What appeared on the site was no ordinary office tower. Foster’s design lifted much of the structure above the ground, moved key structural elements to the exterior and created an open public space below. Floors were suspended rather than stacked in the usual manner. Sunlight was drawn into the interior through glasses. Services were shifted to the perimeter so the office floors could remain open and adaptable. The result was an office building that looked engineered, not wrapped in decoration, and public facing, instead of being sealed off.
.jpg?itok=ZcrfBx77)
A storied address
The site itself had long been bound up with HSBC’s identity. The bank opened for business there in 1864 in Wardley House. A purpose-built banking building followed in 1886, designed by Clement Palmer. Then came the 1935 building by Palmer & Turner, with a steel frame, air conditioning, fast lifts and a tower that made it one of the most advanced buildings in Asia at the time. That earlier Main Building was so closely associated with the bank that it appeared on its banknotes. Foster, then, was not being asked to place a new office block on an empty plot. He was being asked to replace one of Hong Kong’s best-known commercial buildings on one of its most charged sites.
By the late 1970s, however, change had become unavoidable. HSBC had grown so quickly and banking operations had become more complex that the old building no longer accommodated the demands being placed on it. In 1979, seven international firms were invited to enter a competition for a new project. The ambition was put with unusual directness – what the bank envisioned was the world-class banking building.

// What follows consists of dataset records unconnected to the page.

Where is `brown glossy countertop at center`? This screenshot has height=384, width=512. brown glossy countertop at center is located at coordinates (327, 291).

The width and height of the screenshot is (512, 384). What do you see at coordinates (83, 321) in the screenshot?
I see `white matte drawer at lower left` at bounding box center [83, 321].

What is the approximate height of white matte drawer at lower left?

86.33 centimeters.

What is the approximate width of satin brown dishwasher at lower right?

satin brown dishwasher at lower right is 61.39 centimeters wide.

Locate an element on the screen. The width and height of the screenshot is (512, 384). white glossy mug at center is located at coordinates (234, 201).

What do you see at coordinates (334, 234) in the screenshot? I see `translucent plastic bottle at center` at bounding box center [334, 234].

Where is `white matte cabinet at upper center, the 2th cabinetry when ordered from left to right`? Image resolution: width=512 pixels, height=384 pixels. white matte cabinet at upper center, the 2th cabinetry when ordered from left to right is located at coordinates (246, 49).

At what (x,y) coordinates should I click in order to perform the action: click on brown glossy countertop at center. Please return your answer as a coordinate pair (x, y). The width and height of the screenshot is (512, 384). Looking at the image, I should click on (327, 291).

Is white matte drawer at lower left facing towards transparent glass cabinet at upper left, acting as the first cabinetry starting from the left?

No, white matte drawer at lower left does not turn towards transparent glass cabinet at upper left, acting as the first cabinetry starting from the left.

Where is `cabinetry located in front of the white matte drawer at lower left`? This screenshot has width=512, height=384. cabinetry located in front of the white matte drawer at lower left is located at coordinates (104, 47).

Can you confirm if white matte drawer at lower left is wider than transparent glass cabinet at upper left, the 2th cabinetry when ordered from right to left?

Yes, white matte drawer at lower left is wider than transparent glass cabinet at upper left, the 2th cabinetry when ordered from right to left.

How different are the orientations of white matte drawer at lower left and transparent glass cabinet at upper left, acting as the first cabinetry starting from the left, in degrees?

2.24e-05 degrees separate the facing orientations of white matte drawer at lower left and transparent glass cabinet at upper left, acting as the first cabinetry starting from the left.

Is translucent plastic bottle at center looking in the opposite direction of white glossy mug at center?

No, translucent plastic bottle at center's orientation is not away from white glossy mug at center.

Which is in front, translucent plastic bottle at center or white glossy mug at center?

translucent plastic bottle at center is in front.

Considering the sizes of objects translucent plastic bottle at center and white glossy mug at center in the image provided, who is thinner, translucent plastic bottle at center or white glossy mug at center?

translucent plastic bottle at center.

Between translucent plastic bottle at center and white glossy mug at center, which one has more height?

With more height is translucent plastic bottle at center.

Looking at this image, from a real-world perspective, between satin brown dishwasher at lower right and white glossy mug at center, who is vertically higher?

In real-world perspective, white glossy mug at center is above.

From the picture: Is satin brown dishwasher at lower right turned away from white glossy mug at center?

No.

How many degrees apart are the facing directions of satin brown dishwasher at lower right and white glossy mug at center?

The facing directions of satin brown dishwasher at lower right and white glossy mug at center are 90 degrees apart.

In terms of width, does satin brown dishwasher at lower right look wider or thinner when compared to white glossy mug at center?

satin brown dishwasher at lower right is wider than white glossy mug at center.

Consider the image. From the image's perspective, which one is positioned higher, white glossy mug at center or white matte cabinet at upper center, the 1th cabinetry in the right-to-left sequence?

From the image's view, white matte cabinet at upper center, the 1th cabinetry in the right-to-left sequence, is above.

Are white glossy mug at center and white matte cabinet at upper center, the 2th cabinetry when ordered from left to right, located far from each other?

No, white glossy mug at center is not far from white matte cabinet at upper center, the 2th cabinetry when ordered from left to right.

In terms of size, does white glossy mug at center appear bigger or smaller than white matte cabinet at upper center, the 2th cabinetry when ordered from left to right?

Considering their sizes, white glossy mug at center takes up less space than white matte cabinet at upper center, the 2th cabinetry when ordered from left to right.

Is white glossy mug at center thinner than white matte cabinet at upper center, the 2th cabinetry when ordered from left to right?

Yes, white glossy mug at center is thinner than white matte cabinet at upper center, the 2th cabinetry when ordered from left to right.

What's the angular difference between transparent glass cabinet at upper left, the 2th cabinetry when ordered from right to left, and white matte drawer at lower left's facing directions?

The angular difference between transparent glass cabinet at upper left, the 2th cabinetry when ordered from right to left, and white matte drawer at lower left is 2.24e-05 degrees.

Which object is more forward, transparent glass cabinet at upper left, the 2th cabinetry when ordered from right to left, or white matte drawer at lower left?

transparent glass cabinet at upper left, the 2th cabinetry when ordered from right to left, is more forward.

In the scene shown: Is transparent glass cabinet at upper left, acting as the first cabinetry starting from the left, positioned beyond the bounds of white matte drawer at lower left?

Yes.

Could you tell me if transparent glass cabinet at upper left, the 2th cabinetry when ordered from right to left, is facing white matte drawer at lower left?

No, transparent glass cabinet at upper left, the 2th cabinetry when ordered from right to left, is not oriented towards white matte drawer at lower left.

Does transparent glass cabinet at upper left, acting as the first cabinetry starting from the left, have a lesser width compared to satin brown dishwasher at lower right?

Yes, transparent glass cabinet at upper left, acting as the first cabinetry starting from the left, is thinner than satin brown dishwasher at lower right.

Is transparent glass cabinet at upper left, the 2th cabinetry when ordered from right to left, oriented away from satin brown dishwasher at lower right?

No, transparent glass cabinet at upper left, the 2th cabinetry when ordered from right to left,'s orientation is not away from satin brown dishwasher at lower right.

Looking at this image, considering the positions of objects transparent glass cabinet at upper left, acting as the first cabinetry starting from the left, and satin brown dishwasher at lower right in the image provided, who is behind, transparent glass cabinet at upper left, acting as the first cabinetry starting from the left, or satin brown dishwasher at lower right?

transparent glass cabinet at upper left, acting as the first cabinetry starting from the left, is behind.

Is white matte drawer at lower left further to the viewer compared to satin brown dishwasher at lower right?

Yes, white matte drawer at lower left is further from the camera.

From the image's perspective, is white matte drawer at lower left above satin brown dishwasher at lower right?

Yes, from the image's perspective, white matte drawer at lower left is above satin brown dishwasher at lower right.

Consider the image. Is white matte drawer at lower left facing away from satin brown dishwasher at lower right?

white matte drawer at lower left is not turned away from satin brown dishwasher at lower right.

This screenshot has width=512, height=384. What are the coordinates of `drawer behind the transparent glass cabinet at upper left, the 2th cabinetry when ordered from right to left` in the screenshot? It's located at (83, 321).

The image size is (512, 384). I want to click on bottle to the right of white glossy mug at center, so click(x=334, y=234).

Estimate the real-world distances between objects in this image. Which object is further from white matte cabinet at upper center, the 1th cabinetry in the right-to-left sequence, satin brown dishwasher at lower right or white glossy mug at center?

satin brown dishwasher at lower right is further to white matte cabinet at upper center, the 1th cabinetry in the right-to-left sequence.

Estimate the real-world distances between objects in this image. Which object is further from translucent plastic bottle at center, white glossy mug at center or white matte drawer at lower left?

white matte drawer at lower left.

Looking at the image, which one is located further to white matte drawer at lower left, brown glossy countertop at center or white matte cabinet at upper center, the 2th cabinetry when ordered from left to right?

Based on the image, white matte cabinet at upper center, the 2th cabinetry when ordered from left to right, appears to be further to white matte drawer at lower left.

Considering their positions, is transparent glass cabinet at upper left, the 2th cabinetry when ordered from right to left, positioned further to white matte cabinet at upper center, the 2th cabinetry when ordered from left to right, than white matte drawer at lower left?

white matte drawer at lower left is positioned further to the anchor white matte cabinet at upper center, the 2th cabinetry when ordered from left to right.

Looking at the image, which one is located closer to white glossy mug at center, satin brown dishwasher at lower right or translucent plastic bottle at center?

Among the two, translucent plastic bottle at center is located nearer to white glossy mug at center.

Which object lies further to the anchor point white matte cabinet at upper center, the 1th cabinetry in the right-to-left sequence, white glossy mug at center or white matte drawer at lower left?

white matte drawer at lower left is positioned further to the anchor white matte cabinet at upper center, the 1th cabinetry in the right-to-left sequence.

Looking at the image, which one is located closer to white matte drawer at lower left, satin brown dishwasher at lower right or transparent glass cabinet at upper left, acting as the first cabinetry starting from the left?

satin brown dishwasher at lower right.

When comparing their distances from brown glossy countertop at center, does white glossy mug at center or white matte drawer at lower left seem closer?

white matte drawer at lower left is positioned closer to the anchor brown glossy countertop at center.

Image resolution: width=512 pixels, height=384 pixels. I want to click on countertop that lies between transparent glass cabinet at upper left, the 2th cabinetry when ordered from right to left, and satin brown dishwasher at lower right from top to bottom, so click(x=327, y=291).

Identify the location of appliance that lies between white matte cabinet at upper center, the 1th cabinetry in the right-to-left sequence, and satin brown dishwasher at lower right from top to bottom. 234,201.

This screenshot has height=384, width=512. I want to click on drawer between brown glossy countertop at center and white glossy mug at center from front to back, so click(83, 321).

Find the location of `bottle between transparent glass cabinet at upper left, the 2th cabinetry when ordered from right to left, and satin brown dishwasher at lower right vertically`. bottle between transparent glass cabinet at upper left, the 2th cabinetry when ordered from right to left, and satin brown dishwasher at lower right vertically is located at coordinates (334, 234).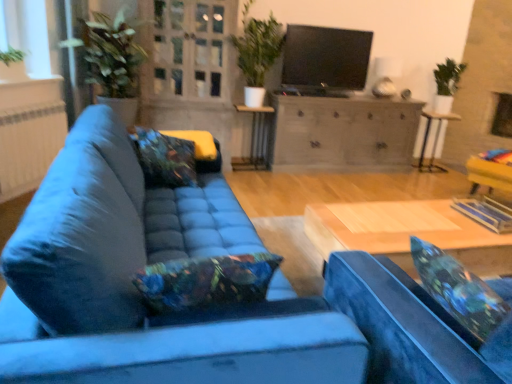
Question: Is the depth of white textured radiator at left less than that of floral fabric pillow at center, the 1th pillow from the front?

Choices:
 (A) yes
 (B) no

Answer: (B)

Question: Is white textured radiator at left beside floral fabric pillow at center, marked as the first pillow in a left-to-right arrangement?

Choices:
 (A) no
 (B) yes

Answer: (A)

Question: Does white textured radiator at left appear on the right side of floral fabric pillow at center, the 1th pillow from the front?

Choices:
 (A) yes
 (B) no

Answer: (B)

Question: Can you confirm if white textured radiator at left is wider than floral fabric pillow at center, the second pillow positioned from the back?

Choices:
 (A) yes
 (B) no

Answer: (B)

Question: Does white textured radiator at left come behind floral fabric pillow at center, the 1th pillow from the front?

Choices:
 (A) no
 (B) yes

Answer: (B)

Question: Is white textured radiator at left taller than floral fabric pillow at center, the second pillow viewed from the right?

Choices:
 (A) no
 (B) yes

Answer: (B)

Question: Does floral fabric pillow at lower right, placed as the first pillow when sorted from back to front, have a smaller size compared to white glossy stool at right?

Choices:
 (A) no
 (B) yes

Answer: (B)

Question: From a real-world perspective, is floral fabric pillow at lower right, positioned as the second pillow in front-to-back order, physically below white glossy stool at right?

Choices:
 (A) no
 (B) yes

Answer: (A)

Question: Does floral fabric pillow at lower right, placed as the first pillow when sorted from back to front, have a greater height compared to white glossy stool at right?

Choices:
 (A) yes
 (B) no

Answer: (B)

Question: Is floral fabric pillow at lower right, the second pillow from the left, looking in the opposite direction of white glossy stool at right?

Choices:
 (A) yes
 (B) no

Answer: (B)

Question: Is the depth of floral fabric pillow at lower right, placed as the first pillow when sorted from back to front, greater than that of white glossy stool at right?

Choices:
 (A) yes
 (B) no

Answer: (B)

Question: Is floral fabric pillow at lower right, the second pillow from the left, touching white glossy stool at right?

Choices:
 (A) no
 (B) yes

Answer: (A)

Question: Is metallic silver side table at center not inside white matte window screen at upper left?

Choices:
 (A) yes
 (B) no

Answer: (A)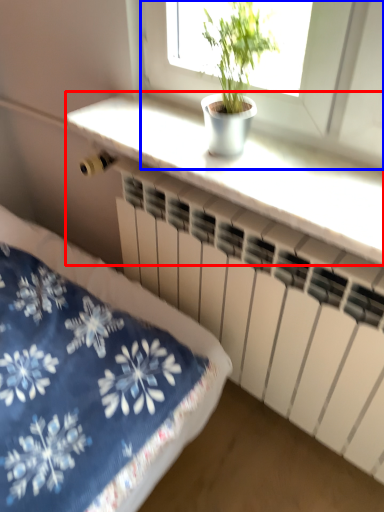
Question: Which point is closer to the camera, counter top (highlighted by a red box) or window (highlighted by a blue box)?

Choices:
 (A) counter top
 (B) window

Answer: (B)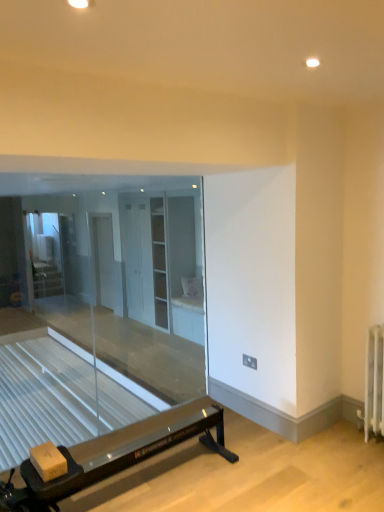
Question: Would you say white glossy cabinet at center, which is the 2th screen door in left-to-right order, is outside transparent glass door at left?

Choices:
 (A) no
 (B) yes

Answer: (B)

Question: From a real-world perspective, is white glossy cabinet at center, marked as the 1th screen door in a front-to-back arrangement, positioned over transparent glass door at left based on gravity?

Choices:
 (A) yes
 (B) no

Answer: (B)

Question: Is white glossy cabinet at center, positioned as the 2th screen door in back-to-front order, further to camera compared to transparent glass door at left?

Choices:
 (A) yes
 (B) no

Answer: (B)

Question: Is transparent glass door at left completely or partially inside white glossy cabinet at center, marked as the 1th screen door in a front-to-back arrangement?

Choices:
 (A) yes
 (B) no

Answer: (B)

Question: Is the depth of white glossy cabinet at center, marked as the 1th screen door in a front-to-back arrangement, less than that of transparent glass door at left?

Choices:
 (A) no
 (B) yes

Answer: (B)

Question: Is white glossy cabinet at center, marked as the 1th screen door in a front-to-back arrangement, to the right of transparent glass door at left from the viewer's perspective?

Choices:
 (A) yes
 (B) no

Answer: (A)

Question: Considering the relative positions of white glossy cabinet at center, positioned as the 2th screen door in back-to-front order, and white glossy screen door at center, the 1th screen door in the back-to-front sequence, in the image provided, is white glossy cabinet at center, positioned as the 2th screen door in back-to-front order, in front of white glossy screen door at center, the 1th screen door in the back-to-front sequence,?

Choices:
 (A) no
 (B) yes

Answer: (B)

Question: Is white glossy cabinet at center, which is the 2th screen door in left-to-right order, outside white glossy screen door at center, the 1th screen door in the back-to-front sequence?

Choices:
 (A) no
 (B) yes

Answer: (B)

Question: Is white glossy cabinet at center, placed as the first screen door when sorted from right to left, bigger than white glossy screen door at center, the second screen door in the right-to-left sequence?

Choices:
 (A) no
 (B) yes

Answer: (B)

Question: Is white glossy cabinet at center, which is the 2th screen door in left-to-right order, wider than white glossy screen door at center, placed as the 1th screen door when sorted from left to right?

Choices:
 (A) yes
 (B) no

Answer: (A)

Question: Can you confirm if white glossy cabinet at center, marked as the 1th screen door in a front-to-back arrangement, is thinner than white glossy screen door at center, the 2th screen door positioned from the front?

Choices:
 (A) yes
 (B) no

Answer: (B)

Question: Is white glossy cabinet at center, placed as the first screen door when sorted from right to left, facing towards white glossy screen door at center, the 1th screen door in the back-to-front sequence?

Choices:
 (A) no
 (B) yes

Answer: (A)

Question: Is transparent glass door at left a part of white glossy screen door at center, the second screen door in the right-to-left sequence?

Choices:
 (A) yes
 (B) no

Answer: (B)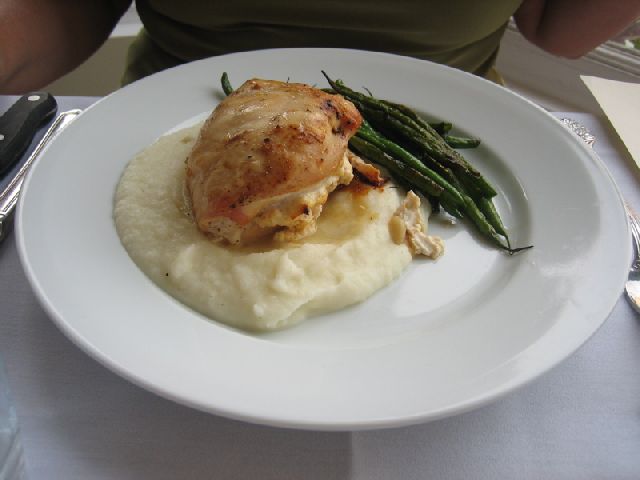
Where is `table`? table is located at coordinates (121, 475).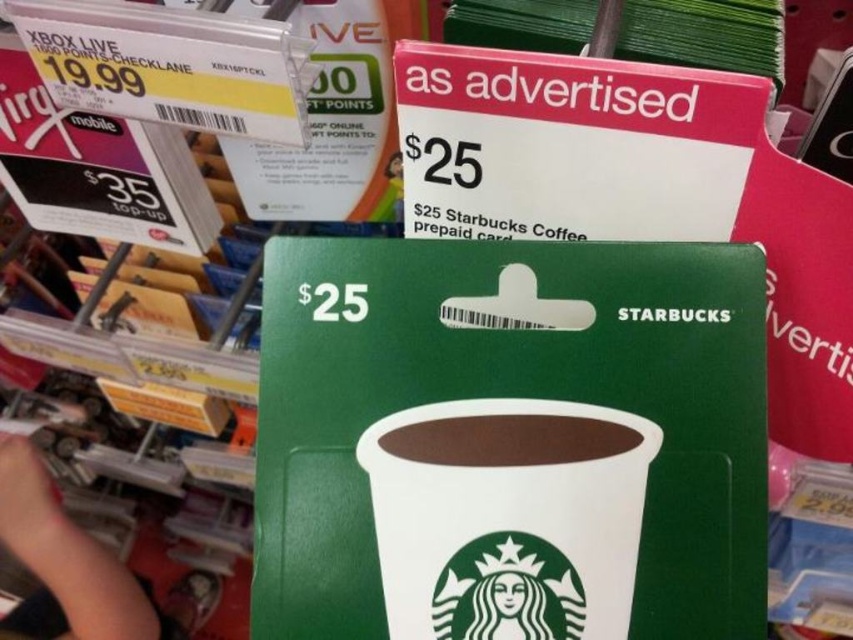
Based on the photo, you are a customer in a store looking for the Starbucks gift card. Where exactly is the green matte starbucks prepaid card at center located in the image?

The green matte starbucks prepaid card at center is located at point [509,440] in the image.

You are a customer in a store and you see both the white paper cup at center and the brown matte cup at center. Which cup is placed below the other?

The white paper cup at center is positioned under brown matte cup at center, so the white one is below the brown one.

You are a cashier at the store and need to place the green matte Starbucks prepaid card at center and the white paper cup at center into a vertical display stand that can only accommodate items up to 12 inches in height. Given their height relationship, which item might not fit if the taller one is already placed?

The green matte Starbucks prepaid card at center is taller than the white paper cup at center. If the taller item, the green matte Starbucks prepaid card at center, is placed first, it might exceed the 12 inches height limit of the display stand, leaving no space for the shorter item.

How Foster approached the commission
Foster approached the task with uncommon thoroughness. While rival architects left Hong Kong soon after the briefing, he stayed with Wendy Foster and Spencer de Grey for nearly three weeks. They examined the site, interviewed department heads, studied workflows and tried to understand the institution from within. That effort mattered and paid off. Foster did not treat the commission as a matter of appearance alone; he wanted to know how the bank functioned, how people moved through it, and what sort of office building would suit Hong Kong rather than merely occupy it.
He also spent time observing the city itself. Foster was struck by older Hong Kong buildings that responded to climate through shade, recesses and deep overhangs. He noticed colour, harbour light, density and the way public movement worked at street level. Those impressions fed into a design that was not simply imported from London. For all its advanced engineering, the building was informed by close observation of Hong Kong’s weather, congestion and street life.